The President of the Paraguayan Football Association, Juan Angel Napout, visited FIFA headquarters in Zurich on 27 February 2009. Accompanied by CONMEBOL Secretary General Eduardo Deluca, Napout met with FIFA President Joseph S. Blatter and FIFA Secretary General Jerome Valcke to discuss a number of issues relating to the game in Paraguay.
FIFA.com: Mr Napout, what brings you to the Home of FIFA?
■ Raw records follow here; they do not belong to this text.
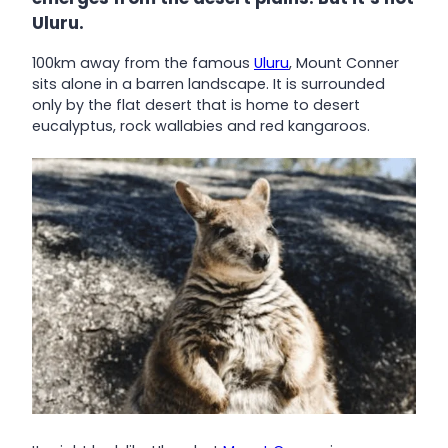
Uluru.
100km away from the famous
Uluru
, Mount Conner
sits alone in a barren landscape. It is surrounded
only by the flat desert that is home to desert
eucalyptus, rock wallabies and red kangaroos.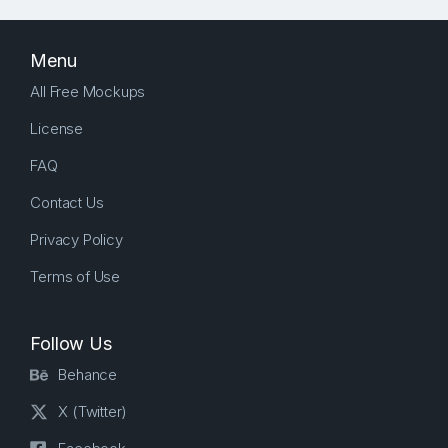
Menu
All Free Mockups
License
FAQ
Contact Us
Privacy Policy
Terms of Use
Follow Us
Behance
X (Twitter)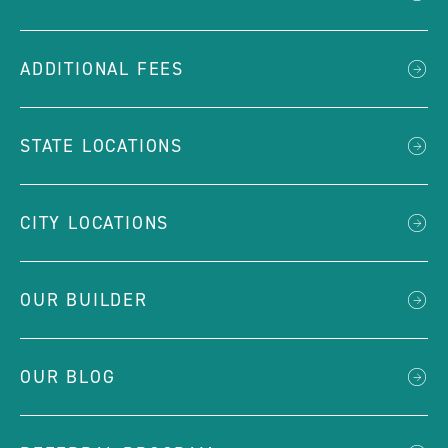
ADDITIONAL FEES
STATE LOCATIONS
CITY LOCATIONS
OUR BUILDER
OUR BLOG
Juan Angel Napout: As you'll be aware, on 1 February this year, at the final of the Inter-League Tournament being held at the Estadio Defensores del Chaco, one of the few stadiums in the world to be owned by a national association, there was a structural accident that regretfully took the lives of two on-duty policeman. The Football Association immediately closed the stadium and notified FIFA to request a prompt inspection that will allow us to approve another stadium to host 6 June's South Africa 2010 qualifier between Chile and Paraguay.
On this visit we wanted to ask for FIFA's collaboration and support to enable us to finish the repair work on the Estadio Defensores del Chaco, originally built back in 1917, in a responsible manner. We've brought the President recordings of the accident and of the work that has already begun, as well as images of the project that is going to be carried out. We've also talked about the Goal Project III with a view to it being applied to the restoration and modernization of the Estadio Defensores del Chaco. And to once again request that an alternative stadium be authorized for the day of the qualifier.
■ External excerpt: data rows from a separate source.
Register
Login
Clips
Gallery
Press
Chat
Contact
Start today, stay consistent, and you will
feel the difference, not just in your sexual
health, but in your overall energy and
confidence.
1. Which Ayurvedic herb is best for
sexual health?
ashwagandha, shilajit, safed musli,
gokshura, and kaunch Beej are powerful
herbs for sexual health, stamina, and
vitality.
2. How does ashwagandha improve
Both the President and the Secretary General proved to be exceptionally predisposed to these possibilities, a position we're very thankful for.
Paraguay are currently top of the South American qualifying standings for the 2010 FIFA World Cup South Africa™. Are you pleased with how results have gone?
We're very satisfied with Gerardo Martino, who is outstanding both as a person and as a professional. We've now got two tough away games in Uruguay and Ecuador (on 28 March and 1 April respectively). We're also very pleased with the results achieved by Adrian Coria, under whom Paraguay finished runners-up at the South American U-20 Championship in Venezuela to qualify for September's World Cup in Egypt. Nor must we forget our women's (U-17) team who played in New Zealand last year or the futsal team at the World Cup held in Brazil. We're now working hard with our (men's) U-17 national team and our beach soccer side ahead of their upcoming qualifiers. So you can safely say Paraguay is very happy with the sporting results its teams are getting.
Would you agree that there is little doubt Paraguayan football is making progress?
Precisely. As I was saying to President Blatter, Paraguay is a small country with a shade over six million inhabitants and a poor infrastructure, but in footballing terms it's a great nation. There's a very high proportion of the population that play football. We've got over 250,000 children between the ages of eight and 14 at football schools. That means that we've got ever greater potential. Football is Paraguay's most important industry, you won't find anywhere in the Republic of Paraguay where they don't play football. The country is 100 per cent football.
How does it feel to be on course to qualify for the next FIFA World Cup, which is the first to be held in Africa?
Paraguay have qualified for every tournament since France 1998 and for that reason we're incredibly excited about the chance to make history and take part in our fourth consecutive finals. It would be fabulous. Besides which, the whole of South America is convinced that South Africa are going to host a great World Cup.